En 2011 le Centre français des Études éthiopiennes nous offrit la possibilité de nous rendre à nouveau en Éthiopie, cela à l'occasion d'un colloque Rimbaud que le Centre organisait avec l'aide de Jean- Michel Cornu à l'Université d'Haramaya, soit à quelques dizaines de kilomètres de Harar.
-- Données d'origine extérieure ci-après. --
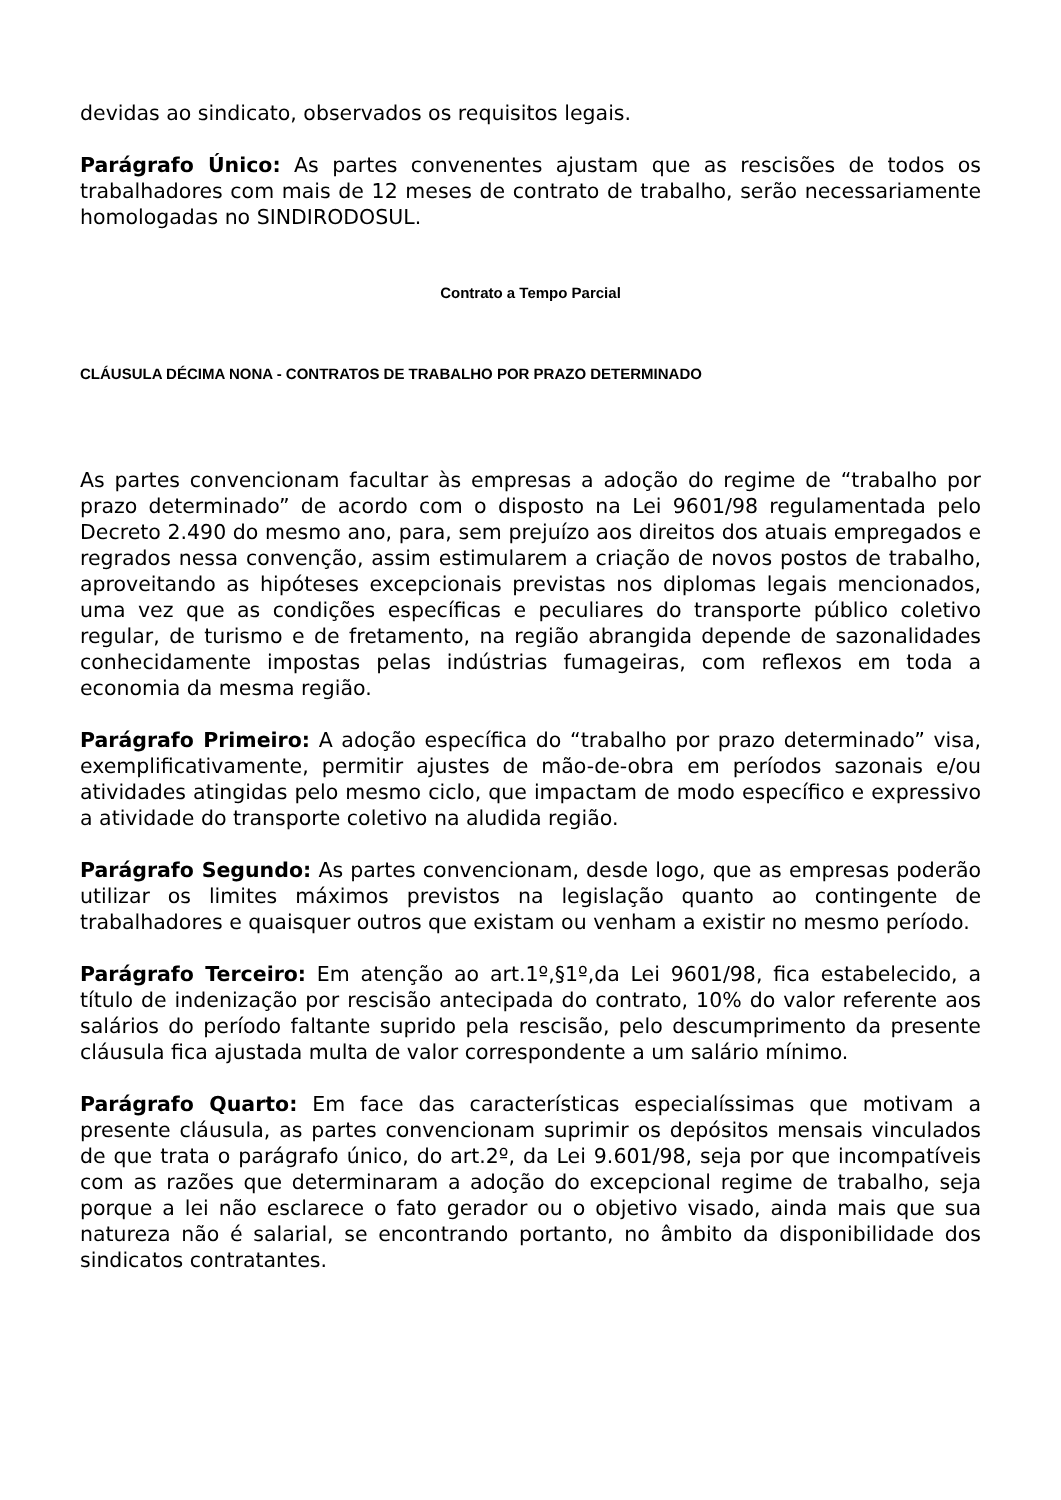devidas ao sindicato, observados os requisitos legais.
Parágrafo Único: As partes convenentes ajustam que as rescisões de todos os trabalhadores com mais de 12 meses de contrato de trabalho, serão necessariamente homologadas no SINDIRODOSUL.
Contrato a Tempo Parcial
CLÁUSULA DÉCIMA NONA - CONTRATOS DE TRABALHO POR PRAZO DETERMINADO
As partes convencionam facultar às empresas a adoção do regime de “trabalho por prazo determinado” de acordo com o disposto na Lei 9601/98 regulamentada pelo Decreto 2.490 do mesmo ano, para, sem prejuízo aos direitos dos atuais empregados e regrados nessa convenção, assim estimularem a criação de novos postos de trabalho, aproveitando as hipóteses excepcionais previstas nos diplomas legais mencionados, uma vez que as condições específicas e peculiares do transporte público coletivo regular, de turismo e de fretamento, na região abrangida depende de sazonalidades conhecidamente impostas pelas indústrias fumageiras, com reflexos em toda a economia da mesma região.
Parágrafo Primeiro: A adoção específica do “trabalho por prazo determinado” visa, exemplificativamente, permitir ajustes de mão-de-obra em períodos sazonais e/ou atividades atingidas pelo mesmo ciclo, que impactam de modo específico e expressivo a atividade do transporte coletivo na aludida região.
Parágrafo Segundo: As partes convencionam, desde logo, que as empresas poderão utilizar os limites máximos previstos na legislação quanto ao contingente de trabalhadores e quaisquer outros que existam ou venham a existir no mesmo período.
Parágrafo Terceiro: Em atenção ao art.1º,§1º,da Lei 9601/98, fica estabelecido, a título de indenização por rescisão antecipada do contrato, 10% do valor referente aos salários do período faltante suprido pela rescisão, pelo descumprimento da presente cláusula fica ajustada multa de valor correspondente a um salário mínimo.
Parágrafo Quarto: Em face das características especialíssimas que motivam a presente cláusula, as partes convencionam suprimir os depósitos mensais vinculados de que trata o parágrafo único, do art.2º, da Lei 9.601/98, seja por que incompatíveis com as razões que determinaram a adoção do excepcional regime de trabalho, seja porque a lei não esclarece o fato gerador ou o objetivo visado, ainda mais que sua natureza não é salarial, se encontrando portanto, no âmbito da disponibilidade dos sindicatos contratantes.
Un an plus tôt Jean-Michel Cornu de Lenclos avait réédité Barr-Adjam, ouvrage dont l'auteur est Alfred Bardey  et qui n'avait été publié qu'en 1982 aux presses du CNRS grâce à l'implication de Joseph Tubiana; Claude avait d'emblée accepté de préfacer cette nouvelle édition qui était prête en juin 2010 pour accompagner au musée l'exposition consacrée à « Aden à l'époque d'Arthur Rimbaud », cela avec la présentation exceptionnelle de l'Album Bardey.
Ce voyage en Éthiopie fut aussi pour nous l'occasion de partager de très belles journées et de magnifiques paysages avec Marie-Anne Bardey, petite-fille de Pierre Bardey.

Le 20 octobre 2012, Claude et Marie-Anne étaient de retour à Charleville-Mézières pour répondre à l'invitation du maire Madame Claudine Ledoux qui souhaitait rendre hommage au conservateur de la médiathèque Voyelles Gérard Martin et à celui des musées de la Ville, le premier étant à la retraite depuis 2010 et le second annonçant son départ une fois le musée Rimbaud enfin rénové.
Furent ainsi réunis à cette occasion Marie-Anne Bardey, Jacques Bienvenu, André Guyaux, Claude Jeancolas et Jacqueline Teissier-Rimbaud dont Claude admirait beaucoup le sens de l'action et la ténacité. Il reconnaissait certainement chez l'arrière-petite-nièce de Rimbaud un trait de caractère de Vitalie Rimbaud à laquelle il avait consacré un ouvrage.

En juin 2013, nous fûmes une nouvelle fois conviés à un lointain colloque, cela grâce à la Région Champagne-Ardenne qui avait établi un partenariat avec la région du Sichuan, c'est ainsi qu'à Nanchong nous avons rencontré beaucoup d'étudiants chinois et entendu plusieurs dizaines de communications consacrées au jeune poète de Charleville; ce fut un moment d'une grande intensité; d'humeur enjouée et sachant manier l'humour avec une grande dextérité Claude savait toujours captiver son auditoire, d'une profonde générosité et d'une grande rigueur intellectuelle il savait aussi être à l'écoute de tous et non seulement de ses amis.

Très exigeant avec lui-même Claude savait qu'Arthur Rimbaud avait poussé cette même exigence jusqu'à son paroxysme, il est fort probable que c'est aussi pour mieux cerner les difficultés de cet itinéraire personnel que Claude a fait d'Arthur son "compagnon de route" pendant trente années.

« Parfois, trop faible, je rêve encore que la vague m'emporte et me roule comme mille grains de sable éparpillés sur la plage se confondent à la terre. Parfois oui, épuisé, j'aspire à ce grand sommeil minéral, si loin de tous les bruits du monde.»